Extracted page text data:
════════════════════

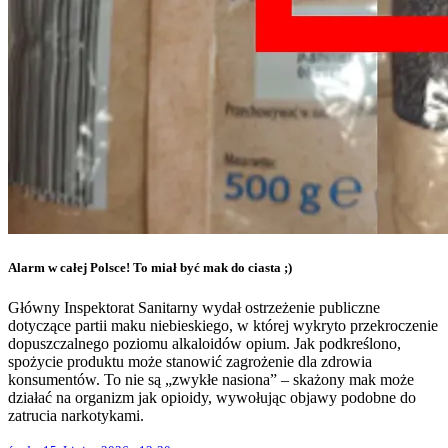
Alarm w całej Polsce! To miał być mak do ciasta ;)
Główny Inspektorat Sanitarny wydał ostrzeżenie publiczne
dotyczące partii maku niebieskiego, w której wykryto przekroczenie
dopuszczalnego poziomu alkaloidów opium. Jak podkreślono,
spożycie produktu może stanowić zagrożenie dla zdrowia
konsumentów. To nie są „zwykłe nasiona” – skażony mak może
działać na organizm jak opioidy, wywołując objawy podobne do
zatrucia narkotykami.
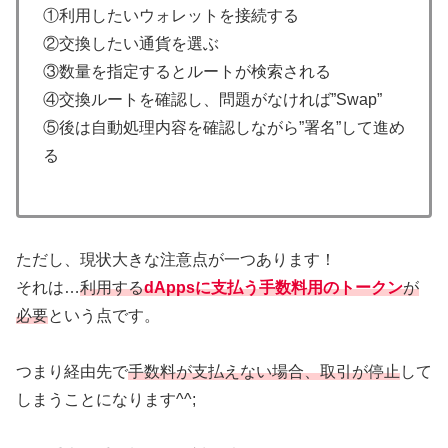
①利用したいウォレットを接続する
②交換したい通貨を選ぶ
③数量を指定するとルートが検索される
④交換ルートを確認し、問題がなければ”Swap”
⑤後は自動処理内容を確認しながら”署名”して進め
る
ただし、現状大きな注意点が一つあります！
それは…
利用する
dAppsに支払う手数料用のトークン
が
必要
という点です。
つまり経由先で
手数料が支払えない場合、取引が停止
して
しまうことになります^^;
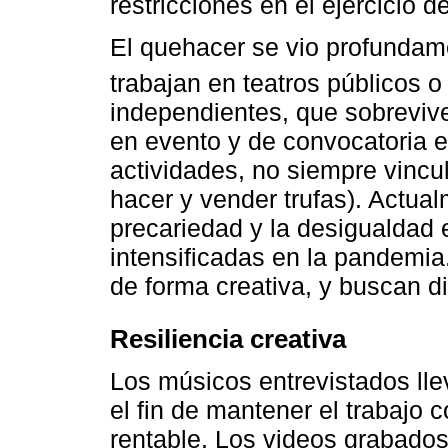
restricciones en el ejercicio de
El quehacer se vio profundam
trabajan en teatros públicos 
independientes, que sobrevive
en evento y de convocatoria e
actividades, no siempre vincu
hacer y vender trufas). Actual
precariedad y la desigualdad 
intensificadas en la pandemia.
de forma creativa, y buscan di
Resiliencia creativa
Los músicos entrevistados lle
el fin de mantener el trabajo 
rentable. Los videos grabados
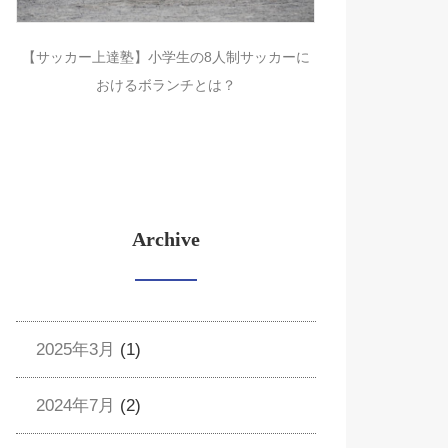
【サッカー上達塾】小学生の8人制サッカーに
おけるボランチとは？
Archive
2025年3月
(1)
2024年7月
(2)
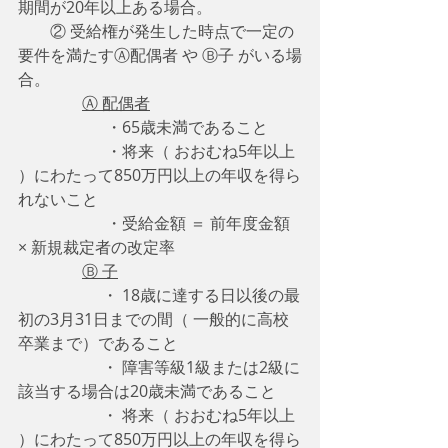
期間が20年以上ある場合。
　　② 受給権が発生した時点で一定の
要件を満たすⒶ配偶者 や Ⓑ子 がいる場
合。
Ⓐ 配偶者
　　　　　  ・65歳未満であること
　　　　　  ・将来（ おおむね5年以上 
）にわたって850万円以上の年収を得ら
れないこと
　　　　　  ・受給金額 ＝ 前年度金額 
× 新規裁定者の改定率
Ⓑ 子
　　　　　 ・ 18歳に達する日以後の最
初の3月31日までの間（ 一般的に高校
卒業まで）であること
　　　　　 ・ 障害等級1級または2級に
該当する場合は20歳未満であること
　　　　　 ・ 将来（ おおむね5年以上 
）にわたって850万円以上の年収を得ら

════════════════════

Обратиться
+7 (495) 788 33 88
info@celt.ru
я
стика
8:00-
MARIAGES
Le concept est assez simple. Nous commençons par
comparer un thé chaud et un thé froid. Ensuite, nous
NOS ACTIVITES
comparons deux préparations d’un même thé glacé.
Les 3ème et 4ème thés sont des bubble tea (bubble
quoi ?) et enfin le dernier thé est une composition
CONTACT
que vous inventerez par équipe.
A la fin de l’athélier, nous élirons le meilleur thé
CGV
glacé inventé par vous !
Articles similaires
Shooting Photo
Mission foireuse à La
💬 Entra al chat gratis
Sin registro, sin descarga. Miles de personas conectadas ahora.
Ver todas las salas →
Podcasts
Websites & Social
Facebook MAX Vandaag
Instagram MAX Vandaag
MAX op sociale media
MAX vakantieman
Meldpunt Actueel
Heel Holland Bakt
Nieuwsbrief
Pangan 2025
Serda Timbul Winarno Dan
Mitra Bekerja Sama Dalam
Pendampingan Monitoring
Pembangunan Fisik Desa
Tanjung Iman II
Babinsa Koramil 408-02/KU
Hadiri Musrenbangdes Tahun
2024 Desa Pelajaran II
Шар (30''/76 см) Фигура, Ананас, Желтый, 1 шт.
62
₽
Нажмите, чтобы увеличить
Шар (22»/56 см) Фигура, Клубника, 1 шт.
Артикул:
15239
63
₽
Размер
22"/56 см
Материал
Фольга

════════════════════

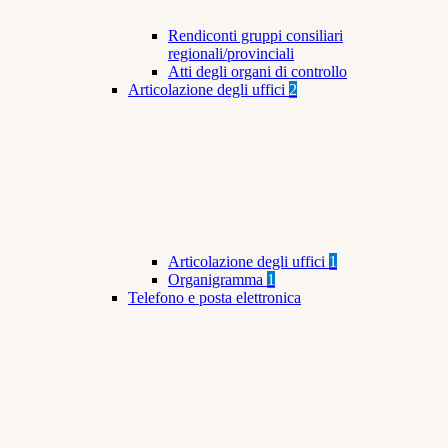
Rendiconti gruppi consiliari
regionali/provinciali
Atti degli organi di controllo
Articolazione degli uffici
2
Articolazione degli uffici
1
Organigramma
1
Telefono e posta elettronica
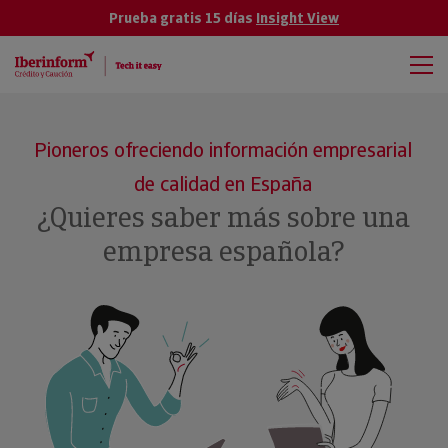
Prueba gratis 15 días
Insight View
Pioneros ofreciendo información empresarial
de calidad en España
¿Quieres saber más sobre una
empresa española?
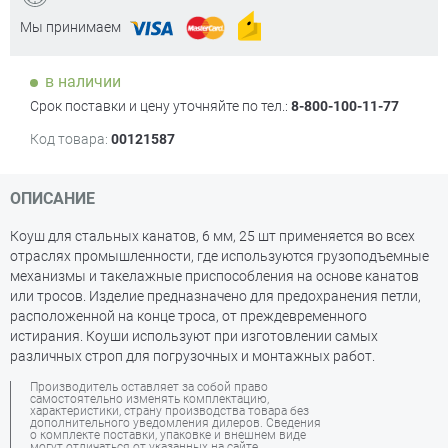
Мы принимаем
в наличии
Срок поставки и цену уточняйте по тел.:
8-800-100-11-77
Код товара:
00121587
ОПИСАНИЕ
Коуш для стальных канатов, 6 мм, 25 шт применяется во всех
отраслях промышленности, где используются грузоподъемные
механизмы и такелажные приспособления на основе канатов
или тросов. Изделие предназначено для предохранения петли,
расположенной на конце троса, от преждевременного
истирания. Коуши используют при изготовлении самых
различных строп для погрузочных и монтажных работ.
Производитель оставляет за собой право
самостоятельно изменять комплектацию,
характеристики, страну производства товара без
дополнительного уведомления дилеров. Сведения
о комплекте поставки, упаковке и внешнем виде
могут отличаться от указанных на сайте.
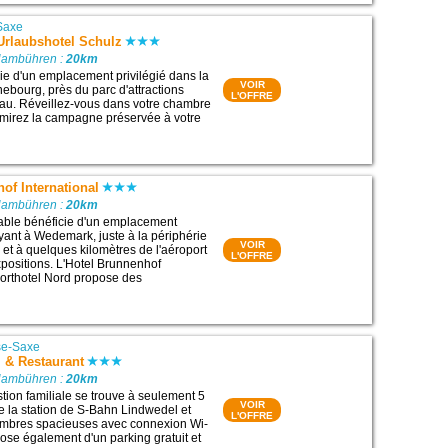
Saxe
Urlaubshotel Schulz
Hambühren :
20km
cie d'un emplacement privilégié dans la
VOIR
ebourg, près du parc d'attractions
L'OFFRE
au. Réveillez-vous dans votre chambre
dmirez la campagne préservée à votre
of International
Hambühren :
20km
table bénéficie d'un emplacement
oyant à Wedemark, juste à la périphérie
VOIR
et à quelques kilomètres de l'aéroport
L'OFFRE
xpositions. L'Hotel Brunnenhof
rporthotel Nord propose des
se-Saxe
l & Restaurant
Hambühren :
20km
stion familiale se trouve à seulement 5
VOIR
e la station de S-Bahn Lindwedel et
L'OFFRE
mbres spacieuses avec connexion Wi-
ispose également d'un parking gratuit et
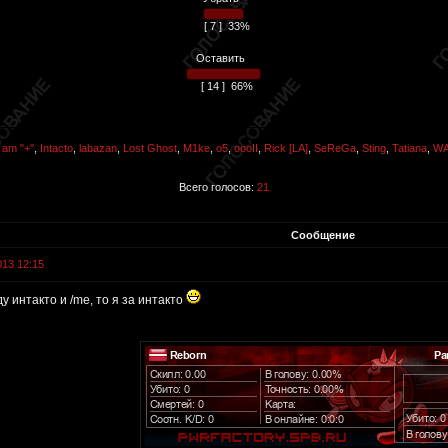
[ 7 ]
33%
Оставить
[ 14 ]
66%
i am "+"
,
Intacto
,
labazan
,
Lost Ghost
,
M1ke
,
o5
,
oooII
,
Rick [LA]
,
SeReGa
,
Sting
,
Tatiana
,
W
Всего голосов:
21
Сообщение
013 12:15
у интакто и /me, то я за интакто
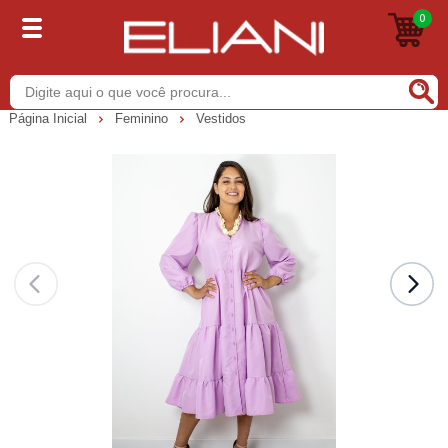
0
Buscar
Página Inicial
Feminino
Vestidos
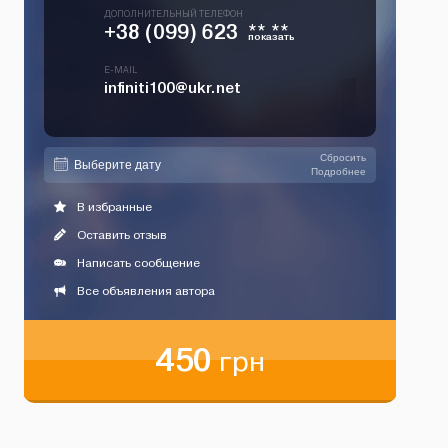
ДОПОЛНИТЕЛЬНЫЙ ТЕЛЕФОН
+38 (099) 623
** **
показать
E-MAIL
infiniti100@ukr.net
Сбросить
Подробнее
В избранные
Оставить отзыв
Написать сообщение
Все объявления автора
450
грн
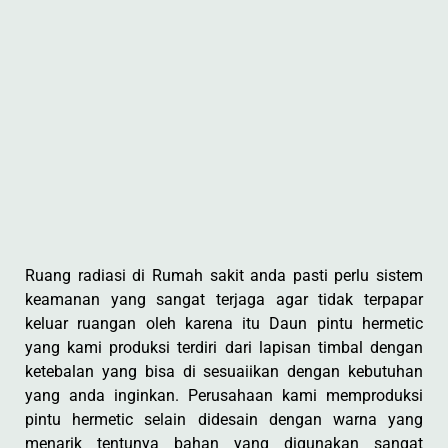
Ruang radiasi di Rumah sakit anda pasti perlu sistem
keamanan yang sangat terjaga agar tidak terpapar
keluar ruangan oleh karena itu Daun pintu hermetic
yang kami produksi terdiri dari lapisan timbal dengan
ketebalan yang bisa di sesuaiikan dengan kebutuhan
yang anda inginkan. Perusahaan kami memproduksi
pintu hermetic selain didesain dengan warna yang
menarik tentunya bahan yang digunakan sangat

════════════════════

**Work to complete:**
Starting with the line that has "о комплекте поставки, упаковке и внешнем виде" and going on through the line that has "Ruang radiasi di", transcribe the records above exactly, but skip the pictures.

**Your response:**
о комплекте поставки, упаковке и внешнем виде
могут отличаться от указанных на сайте.
Saxe
Urlaubshotel Schulz
Hambühren :
20km
cie d'un emplacement privilégié dans la
VOIR
ebourg, près du parc d'attractions
L'OFFRE
au. Réveillez-vous dans votre chambre
dmirez la campagne préservée à votre
of International
Hambühren :
20km
table bénéficie d'un emplacement
oyant à Wedemark, juste à la périphérie
VOIR
et à quelques kilomètres de l'aéroport
L'OFFRE
xpositions. L'Hotel Brunnenhof
rporthotel Nord propose des
se-Saxe
l & Restaurant
Hambühren :
20km
stion familiale se trouve à seulement 5
VOIR
e la station de S-Bahn Lindwedel et
L'OFFRE
mbres spacieuses avec connexion Wi-
ispose également d'un parking gratuit et
[ 7 ]
33%
Оставить
[ 14 ]
66%
i am "+"
,
Intacto
,
labazan
,
Lost Ghost
,
M1ke
,
o5
,
oooII
,
Rick [LA]
,
SeReGa
,
Sting
,
Tatiana
,
W
Всего голосов:
21
Сообщение
013 12:15
у интакто и /me, то я за интакто
0
Buscar
Página Inicial
Feminino
Vestidos
ДОПОЛНИТЕЛЬНЫЙ ТЕЛЕФОН
+38 (099) 623
** **
показать
E-MAIL
infiniti100@ukr.net
Сбросить
Подробнее
В избранные
Оставить отзыв
Написать сообщение
Все объявления автора
450
грн
Ruang radiasi di Rumah sakit anda pasti perlu sistem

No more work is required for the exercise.